[Start of section]

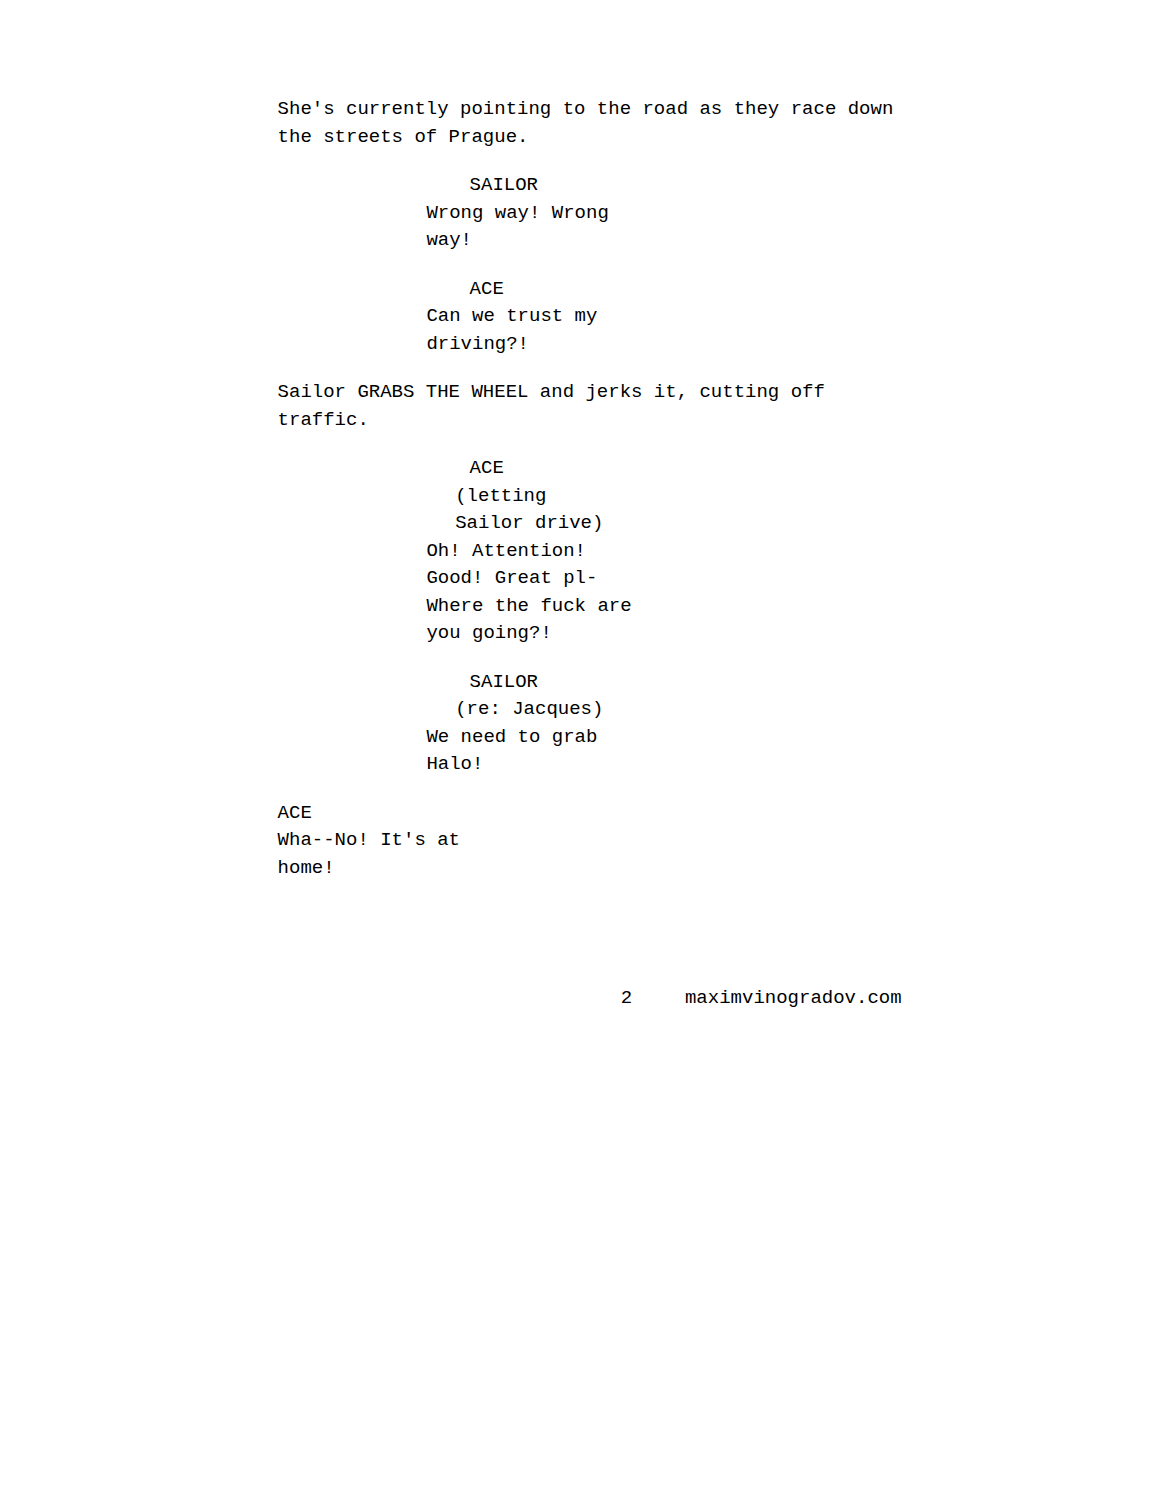She's currently pointing to the road as they race down the streets of Prague.
SAILOR
Wrong way! Wrong way!
ACE
Can we trust my driving?!
Sailor GRABS THE WHEEL and jerks it, cutting off traffic.
ACE
(letting Sailor drive)
Oh! Attention! Good! Great pl- Where the fuck are you going?!
SAILOR
(re: Jacques)
We need to grab Halo!
ACE
Wha--No! It's at home!
2maximvinogradov.com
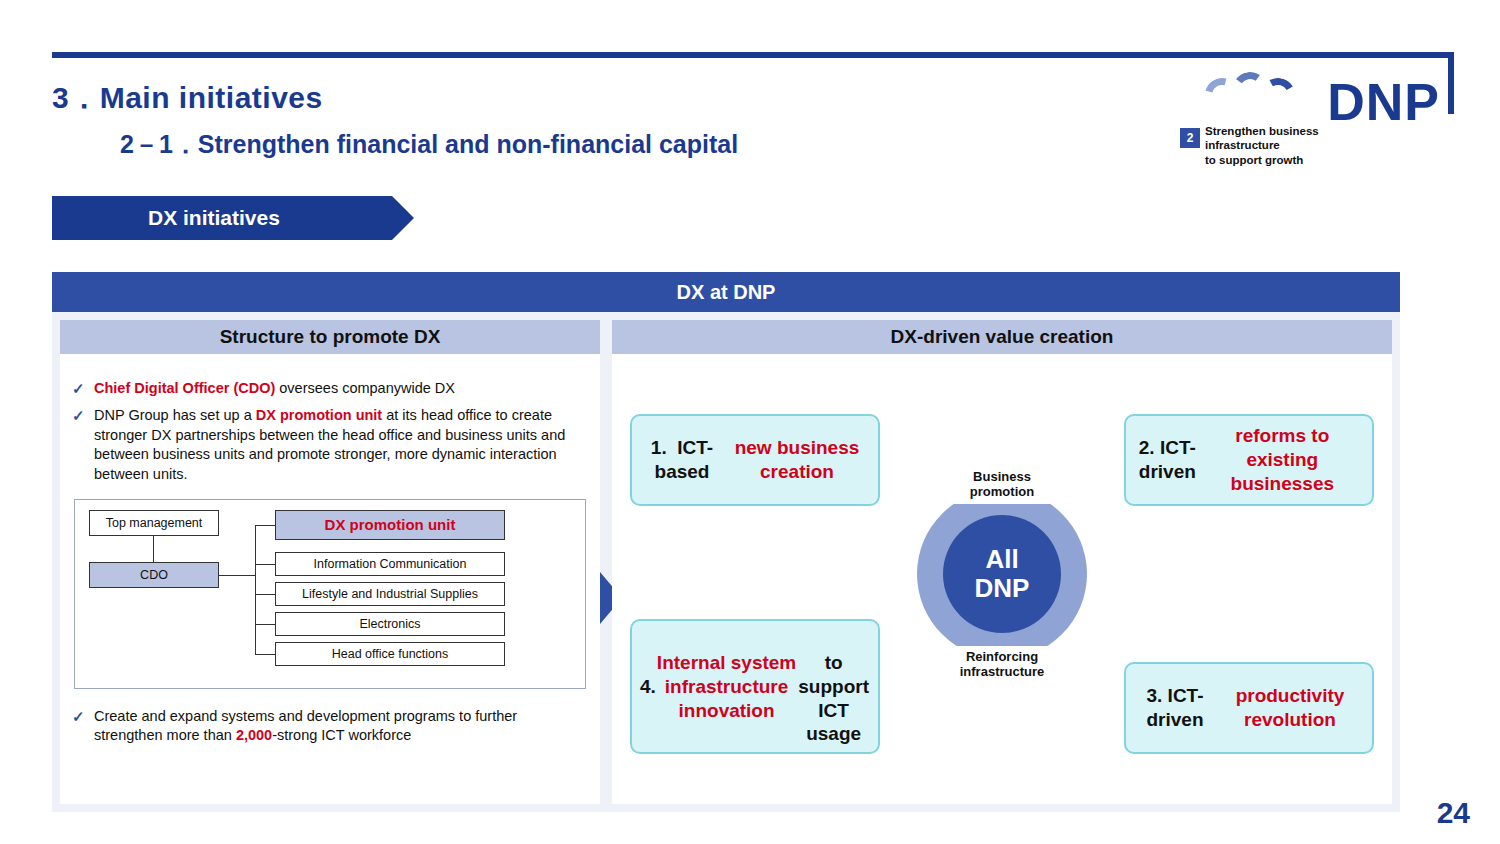3．Main initiatives
2－1．Strengthen financial and non-financial capital
DNP
2
Strengthen business infrastructure
to support growth
DX initiatives
DX at DNP
Structure to promote DX
Chief Digital Officer (CDO) oversees companywide DX
DNP Group has set up a DX promotion unit at its head office to create stronger DX partnerships between the head office and business units and between business units and promote stronger, more dynamic interaction between units.
Top management
CDO
DX promotion unit
Information Communication
Lifestyle and Industrial Supplies
Electronics
Head office functions
Create and expand systems and development programs to further strengthen more than 2,000-strong ICT workforce
DX-driven value creation
1. ICT-based
new business creation
2. ICT-driven
reforms to existing businesses
3. ICT-driven
productivity revolution
4. Internal system infrastructure innovation
to support ICT usage
All
DNP
Business
promotion
Reinforcing
infrastructure
24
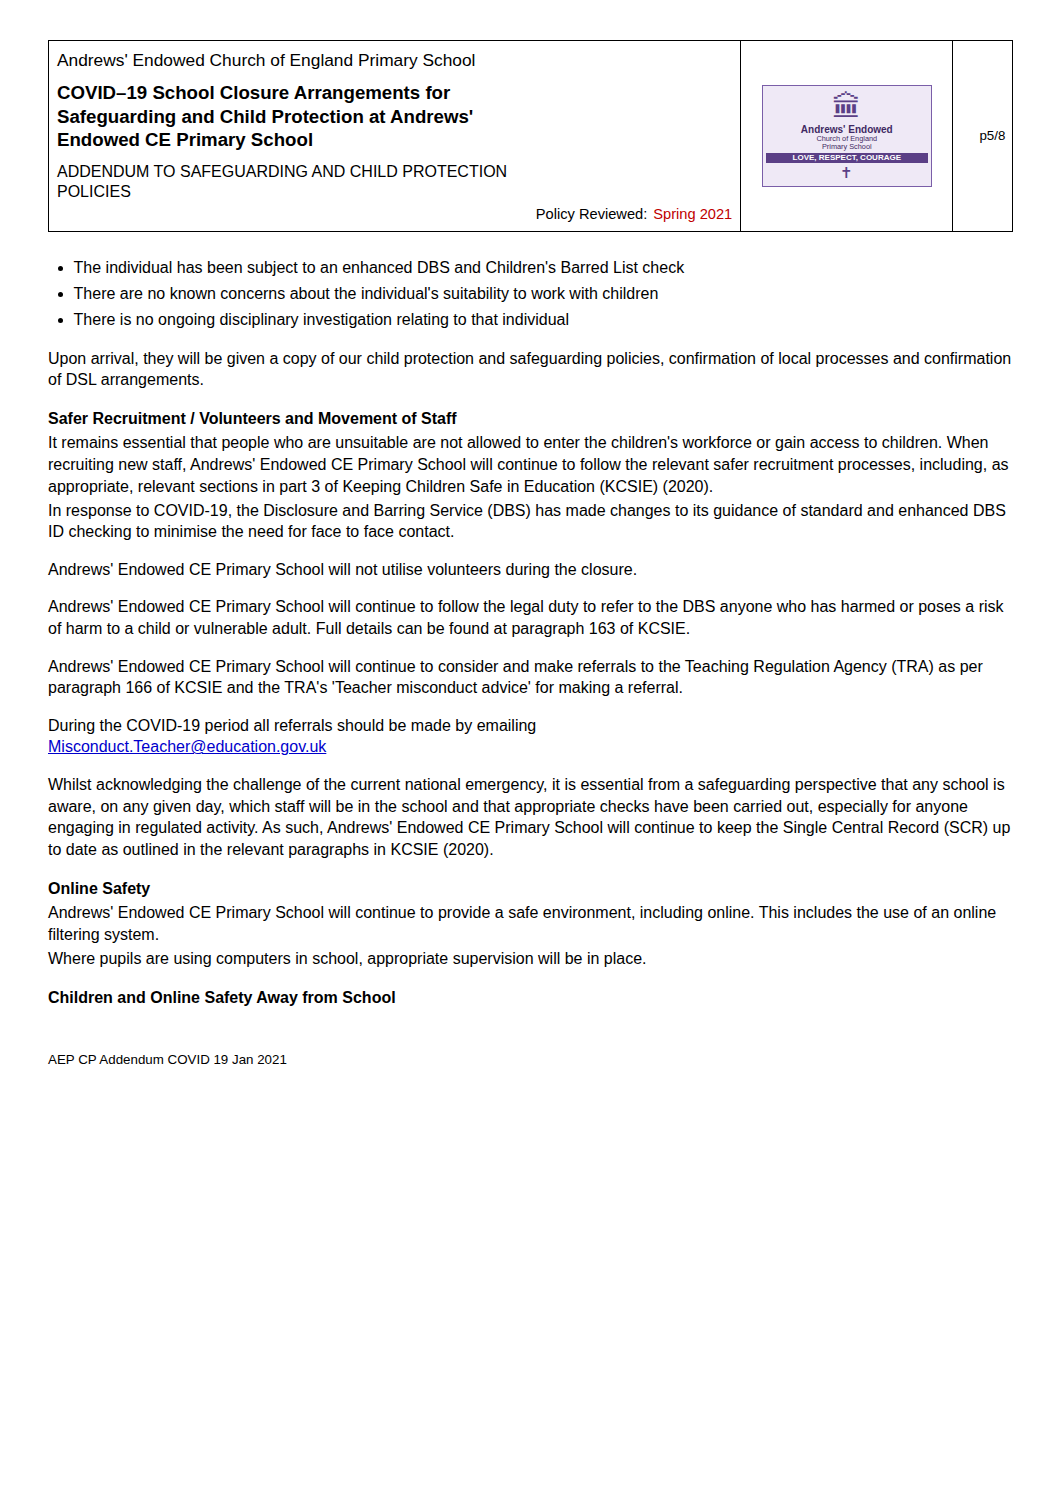| Andrews' Endowed Church of England Primary School COVID–19 School Closure Arrangements for Safeguarding and Child Protection at Andrews' Endowed CE Primary School ADDENDUM TO SAFEGUARDING AND CHILD PROTECTION POLICIES Policy Reviewed: Spring 2021 | 🏛 Andrews' Endowed Church of England Primary School LOVE, RESPECT, COURAGE ✝ | p5/8 |
The individual has been subject to an enhanced DBS and Children's Barred List check
There are no known concerns about the individual's suitability to work with children
There is no ongoing disciplinary investigation relating to that individual
Upon arrival, they will be given a copy of our child protection and safeguarding policies, confirmation of local processes and confirmation of DSL arrangements.
Safer Recruitment / Volunteers and Movement of Staff
It remains essential that people who are unsuitable are not allowed to enter the children's workforce or gain access to children. When recruiting new staff, Andrews' Endowed CE Primary School will continue to follow the relevant safer recruitment processes, including, as appropriate, relevant sections in part 3 of Keeping Children Safe in Education (KCSIE) (2020).
In response to COVID-19, the Disclosure and Barring Service (DBS) has made changes to its guidance of standard and enhanced DBS ID checking to minimise the need for face to face contact.
Andrews' Endowed CE Primary School will not utilise volunteers during the closure.
Andrews' Endowed CE Primary School will continue to follow the legal duty to refer to the DBS anyone who has harmed or poses a risk of harm to a child or vulnerable adult. Full details can be found at paragraph 163 of KCSIE.
Andrews' Endowed CE Primary School will continue to consider and make referrals to the Teaching Regulation Agency (TRA) as per paragraph 166 of KCSIE and the TRA's 'Teacher misconduct advice' for making a referral.
During the COVID-19 period all referrals should be made by emailing
Misconduct.Teacher@education.gov.uk
Whilst acknowledging the challenge of the current national emergency, it is essential from a safeguarding perspective that any school is aware, on any given day, which staff will be in the school and that appropriate checks have been carried out, especially for anyone engaging in regulated activity. As such, Andrews' Endowed CE Primary School will continue to keep the Single Central Record (SCR) up to date as outlined in the relevant paragraphs in KCSIE (2020).
Online Safety
Andrews' Endowed CE Primary School will continue to provide a safe environment, including online. This includes the use of an online filtering system.
Where pupils are using computers in school, appropriate supervision will be in place.
Children and Online Safety Away from School
AEP CP Addendum COVID 19 Jan 2021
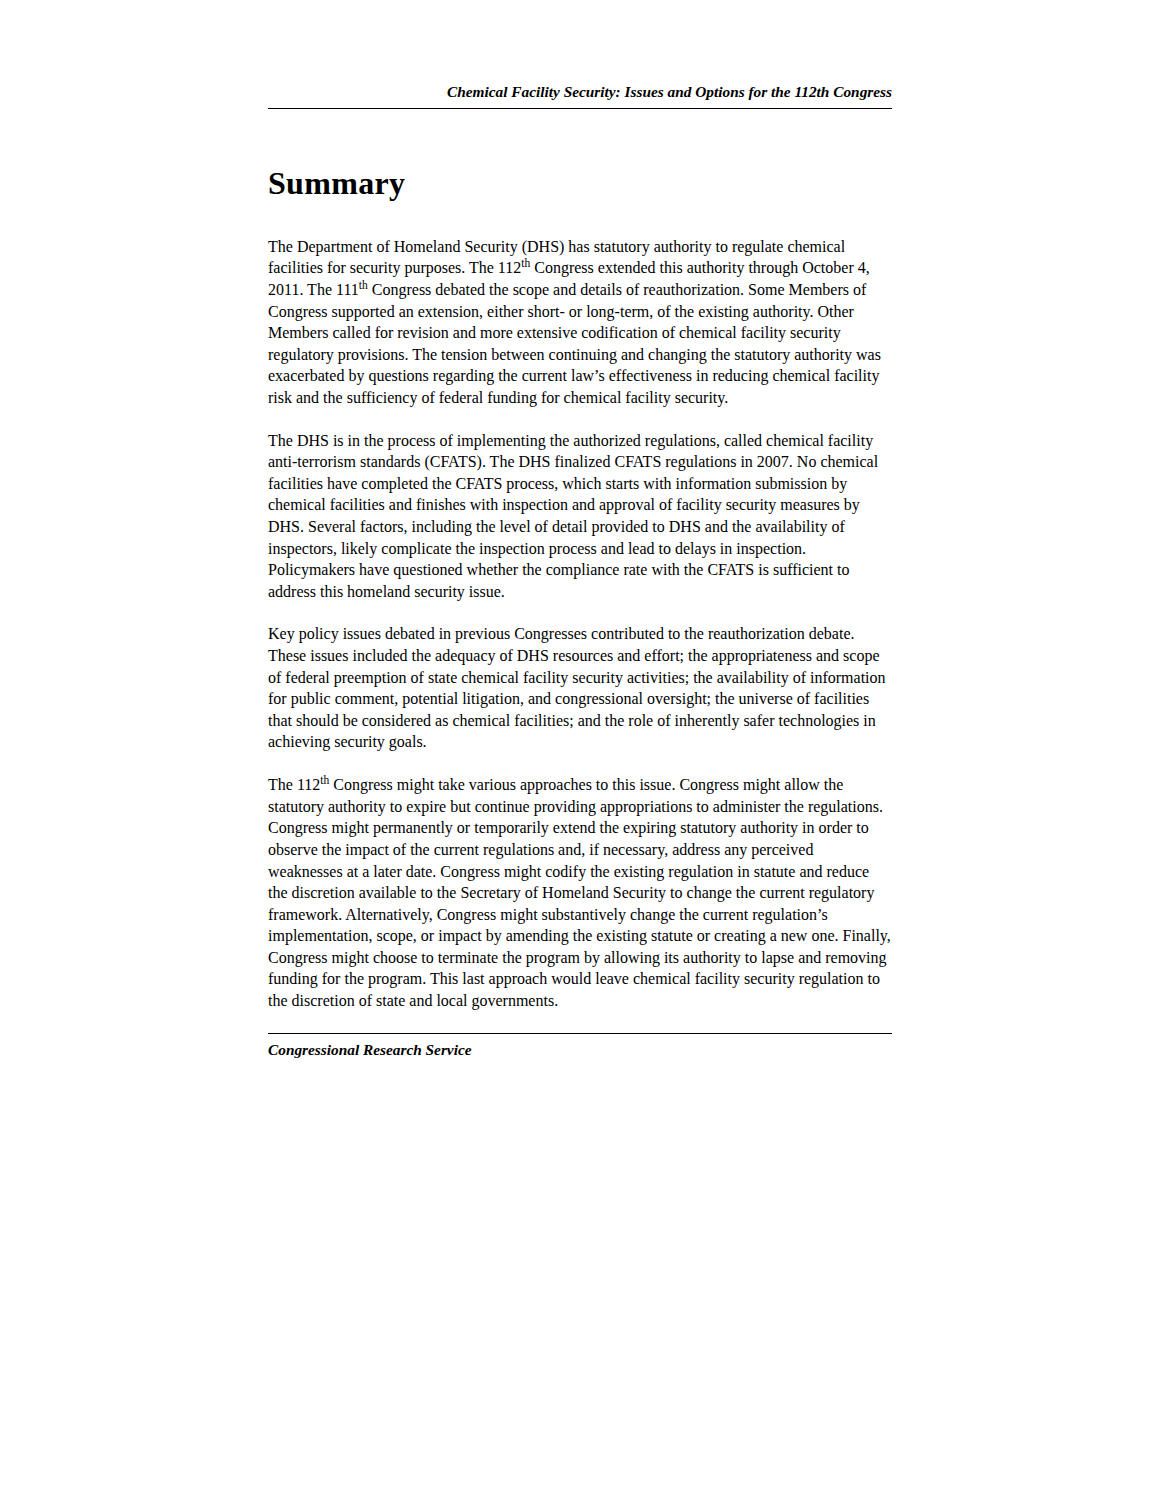Chemical Facility Security: Issues and Options for the 112th Congress
Summary
The Department of Homeland Security (DHS) has statutory authority to regulate chemical facilities for security purposes. The 112th Congress extended this authority through October 4, 2011. The 111th Congress debated the scope and details of reauthorization. Some Members of Congress supported an extension, either short- or long-term, of the existing authority. Other Members called for revision and more extensive codification of chemical facility security regulatory provisions. The tension between continuing and changing the statutory authority was exacerbated by questions regarding the current law’s effectiveness in reducing chemical facility risk and the sufficiency of federal funding for chemical facility security.
The DHS is in the process of implementing the authorized regulations, called chemical facility anti-terrorism standards (CFATS). The DHS finalized CFATS regulations in 2007. No chemical facilities have completed the CFATS process, which starts with information submission by chemical facilities and finishes with inspection and approval of facility security measures by DHS. Several factors, including the level of detail provided to DHS and the availability of inspectors, likely complicate the inspection process and lead to delays in inspection. Policymakers have questioned whether the compliance rate with the CFATS is sufficient to address this homeland security issue.
Key policy issues debated in previous Congresses contributed to the reauthorization debate. These issues included the adequacy of DHS resources and effort; the appropriateness and scope of federal preemption of state chemical facility security activities; the availability of information for public comment, potential litigation, and congressional oversight; the universe of facilities that should be considered as chemical facilities; and the role of inherently safer technologies in achieving security goals.
The 112th Congress might take various approaches to this issue. Congress might allow the statutory authority to expire but continue providing appropriations to administer the regulations. Congress might permanently or temporarily extend the expiring statutory authority in order to observe the impact of the current regulations and, if necessary, address any perceived weaknesses at a later date. Congress might codify the existing regulation in statute and reduce the discretion available to the Secretary of Homeland Security to change the current regulatory framework. Alternatively, Congress might substantively change the current regulation’s implementation, scope, or impact by amending the existing statute or creating a new one. Finally, Congress might choose to terminate the program by allowing its authority to lapse and removing funding for the program. This last approach would leave chemical facility security regulation to the discretion of state and local governments.
Congressional Research Service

[End of section]

What is required:
Please write out all of the data verbatim, with no pictures in the copy.

Solution for this exercise:
She's currently pointing to the road as they race down the streets of Prague.
SAILOR
Wrong way! Wrong way!
ACE
Can we trust my driving?!
Sailor GRABS THE WHEEL and jerks it, cutting off traffic.
ACE
(letting Sailor drive)
Oh! Attention! Good! Great pl- Where the fuck are you going?!
SAILOR
(re: Jacques)
We need to grab Halo!
ACE
Wha--No! It's at home!
2maximvinogradov.com
3．Main initiatives
2－1．Strengthen financial and non-financial capital
DNP
2
Strengthen business infrastructure
to support growth
DX initiatives
DX at DNP
Structure to promote DX
Chief Digital Officer (CDO) oversees companywide DX
DNP Group has set up a DX promotion unit at its head office to create stronger DX partnerships between the head office and business units and between business units and promote stronger, more dynamic interaction between units.
Top management
CDO
DX promotion unit
Information Communication
Lifestyle and Industrial Supplies
Electronics
Head office functions
Create and expand systems and development programs to further strengthen more than 2,000-strong ICT workforce
DX-driven value creation
1. ICT-based
new business creation
2. ICT-driven
reforms to existing businesses
3. ICT-driven
productivity revolution
4. Internal system infrastructure innovation
to support ICT usage
All
DNP
Business
promotion
Reinforcing
infrastructure
24
| Andrews' Endowed Church of England Primary School COVID–19 School Closure Arrangements for Safeguarding and Child Protection at Andrews' Endowed CE Primary School ADDENDUM TO SAFEGUARDING AND CHILD PROTECTION POLICIES Policy Reviewed: Spring 2021 | 🏛 Andrews' Endowed Church of England Primary School LOVE, RESPECT, COURAGE ✝ | p5/8 |
The individual has been subject to an enhanced DBS and Children's Barred List check
There are no known concerns about the individual's suitability to work with children
There is no ongoing disciplinary investigation relating to that individual
Upon arrival, they will be given a copy of our child protection and safeguarding policies, confirmation of local processes and confirmation of DSL arrangements.
Safer Recruitment / Volunteers and Movement of Staff
It remains essential that people who are unsuitable are not allowed to enter the children's workforce or gain access to children. When recruiting new staff, Andrews' Endowed CE Primary School will continue to follow the relevant safer recruitment processes, including, as appropriate, relevant sections in part 3 of Keeping Children Safe in Education (KCSIE) (2020).
In response to COVID-19, the Disclosure and Barring Service (DBS) has made changes to its guidance of standard and enhanced DBS ID checking to minimise the need for face to face contact.
Andrews' Endowed CE Primary School will not utilise volunteers during the closure.
Andrews' Endowed CE Primary School will continue to follow the legal duty to refer to the DBS anyone who has harmed or poses a risk of harm to a child or vulnerable adult. Full details can be found at paragraph 163 of KCSIE.
Andrews' Endowed CE Primary School will continue to consider and make referrals to the Teaching Regulation Agency (TRA) as per paragraph 166 of KCSIE and the TRA's 'Teacher misconduct advice' for making a referral.
During the COVID-19 period all referrals should be made by emailing
Misconduct.Teacher@education.gov.uk
Whilst acknowledging the challenge of the current national emergency, it is essential from a safeguarding perspective that any school is aware, on any given day, which staff will be in the school and that appropriate checks have been carried out, especially for anyone engaging in regulated activity. As such, Andrews' Endowed CE Primary School will continue to keep the Single Central Record (SCR) up to date as outlined in the relevant paragraphs in KCSIE (2020).
Online Safety
Andrews' Endowed CE Primary School will continue to provide a safe environment, including online. This includes the use of an online filtering system.
Where pupils are using computers in school, appropriate supervision will be in place.
Children and Online Safety Away from School
AEP CP Addendum COVID 19 Jan 2021
Chemical Facility Security: Issues and Options for the 112th Congress
Summary
The Department of Homeland Security (DHS) has statutory authority to regulate chemical facilities for security purposes. The 112th Congress extended this authority through October 4, 2011. The 111th Congress debated the scope and details of reauthorization. Some Members of Congress supported an extension, either short- or long-term, of the existing authority. Other Members called for revision and more extensive codification of chemical facility security regulatory provisions. The tension between continuing and changing the statutory authority was exacerbated by questions regarding the current law’s effectiveness in reducing chemical facility risk and the sufficiency of federal funding for chemical facility security.
The DHS is in the process of implementing the authorized regulations, called chemical facility anti-terrorism standards (CFATS). The DHS finalized CFATS regulations in 2007. No chemical facilities have completed the CFATS process, which starts with information submission by chemical facilities and finishes with inspection and approval of facility security measures by DHS. Several factors, including the level of detail provided to DHS and the availability of inspectors, likely complicate the inspection process and lead to delays in inspection. Policymakers have questioned whether the compliance rate with the CFATS is sufficient to address this homeland security issue.
Key policy issues debated in previous Congresses contributed to the reauthorization debate. These issues included the adequacy of DHS resources and effort; the appropriateness and scope of federal preemption of state chemical facility security activities; the availability of information for public comment, potential litigation, and congressional oversight; the universe of facilities that should be considered as chemical facilities; and the role of inherently safer technologies in achieving security goals.
The 112th Congress might take various approaches to this issue. Congress might allow the statutory authority to expire but continue providing appropriations to administer the regulations. Congress might permanently or temporarily extend the expiring statutory authority in order to observe the impact of the current regulations and, if necessary, address any perceived weaknesses at a later date. Congress might codify the existing regulation in statute and reduce the discretion available to the Secretary of Homeland Security to change the current regulatory framework. Alternatively, Congress might substantively change the current regulation’s implementation, scope, or impact by amending the existing statute or creating a new one. Finally, Congress might choose to terminate the program by allowing its authority to lapse and removing funding for the program. This last approach would leave chemical facility security regulation to the discretion of state and local governments.
Congressional Research Service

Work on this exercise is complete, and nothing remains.